Cet électrochoc a pour origine la tentative de rachat par la Maison Blanche de CureVac en mars 2020 durant la course pour les vaccins. Cette tentative de rachat du laboratoire allemand à prix d’or avait déclenché de légères tensions entre l’Allemagne et les États-Unis du fait de l’avancement du laboratoire dans la recherche d’un vaccin, alors même que Bruxelles appelait à la solidarité internationale. Plus récemment, c’est la société de dépistage en cancérologie Grail qui s’est vue être la cible d’une proposition de rachat à hauteur de huit milliards de dollars, par son ancienne maison mère Lumina encore actionnaire à hauteur de 14,5 %. La Commission a dès lors engagé une procédure d'examen du possible rachat de Grail par Lumina au nom du règlement N°139/2004 relatif au contrôle des concentrations des entreprises.
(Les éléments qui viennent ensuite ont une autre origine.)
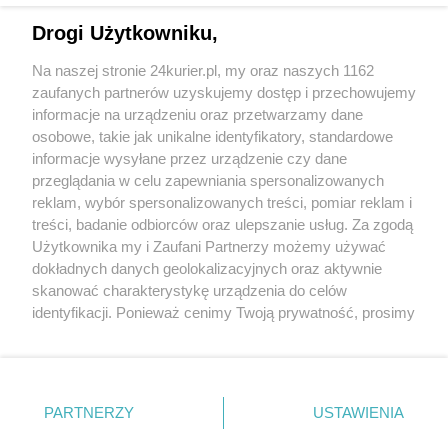
Minister rolnictwa: Ukraina zaproponowała
Drogi Użytkowniku,
wstrzymanie przyjazdu zboża do Polski
Na naszej stronie 24kurier.pl, my oraz naszych 1162
Protestujący rolnicy nie odpuszczają. Traktory
zaufanych partnerów uzyskujemy dostęp i przechowujemy
przed Trasą Zamkową [GALERIA]
informacje na urządzeniu oraz przetwarzamy dane
osobowe, takie jak unikalne identyfikatory, standardowe
POGODA
informacje wysyłane przez urządzenie czy dane
przeglądania w celu zapewniania spersonalizowanych
reklam, wybór spersonalizowanych treści, pomiar reklam i
treści, badanie odbiorców oraz ulepszanie usług. Za zgodą
28
℃
Użytkownika my i Zaufani Partnerzy możemy używać
dokładnych danych geolokalizacyjnych oraz aktywnie
Zobacz prognozę na 3 dni
skanować charakterystykę urządzenia do celów
identyfikacji. Ponieważ cenimy Twoją prywatność, prosimy
o zgodę na korzystanie z tych technologii poprzez
kliknięcie „Akceptuję”. Zgoda jest dobrowolna i zawsze
możesz ją zmienić/wycofać klikając przycisk ustawień
prywatności znajdujący się w lewym dolnym rogu strony
PARTNERZY
USTAWIENIA
Copyright © 2022 Kurier Szczeciński sp. z o.o.
. Niektóre rodzaje przetwarzania danych nie wymagają
Wszelkie prawa zastrzeżone
zgody użytkownika, ale masz prawo sprzeciwić się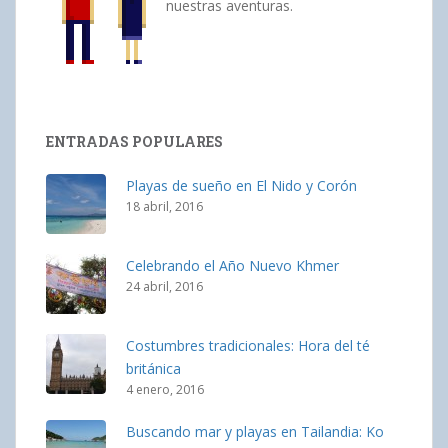
nuestras aventuras.
ENTRADAS POPULARES
Playas de sueño en El Nido y Corón
18 abril, 2016
Celebrando el Año Nuevo Khmer
24 abril, 2016
Costumbres tradicionales: Hora del té
británica
4 enero, 2016
Buscando mar y playas en Tailandia: Ko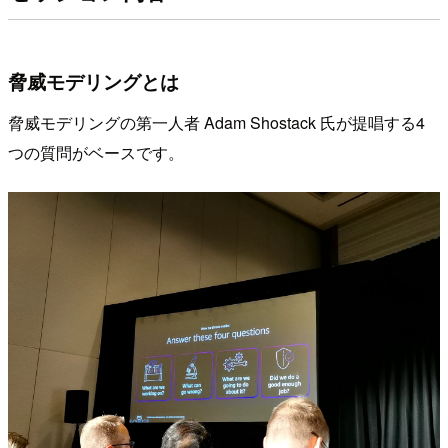
脅威モデリングとは
脅威モデリングの第一人者 Adam Shostack 氏が提唱する4
つの質問がベースです。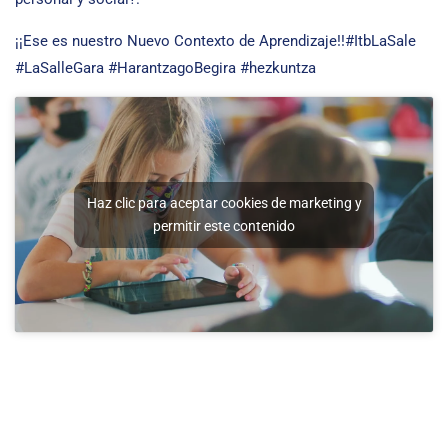
¡¡Ese es nuestro Nuevo Contexto de Aprendizaje!!#ItbLaSale
#LaSalleGara #HarantzagoBegira #hezkuntza
Haz clic para aceptar cookies de marketing y
permitir este contenido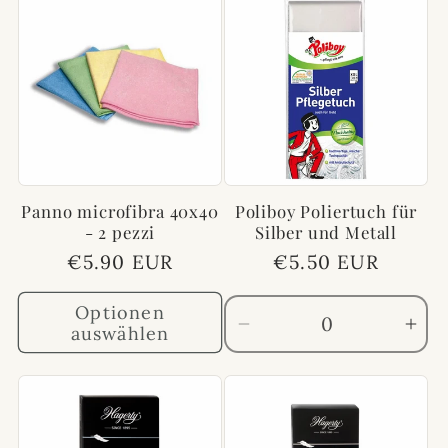
für
für
für
für
Default
Default
Default
Def
Title
Title
Title
Titl
Panno microfibra 40x40
Poliboy Poliertuch für
- 2 pezzi
Silber und Metall
Normaler
€5.90 EUR
Normaler
€5.50 EUR
Preis
Preis
Optionen
auswählen
Verringere
Erh
die
die
Menge
Me
für
für
Default
Def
C’est donc la première affaire depuis le changement d’orientation de la stratégie européenne démontrant la volonté à long terme de l’Union de protéger ses nouvelles sources d’innovation. 

L’Union envoie un signal à ses États-membres afin de protéger leur patrimoine scientifique, technique et économique, et par conséquent, celui de l’Union. Ce changement de stratégie pourrait être la première pierre d’une stratégie défensive de protection des fleurons européens. Il est alors légitime de se demander comment ce signal sera interprété en France, l’un des pays les plus ciblés par les rachats étrangers, et surtout peu enclin à s’y opposer au nom du libre-échange malgré une prise de conscience récente.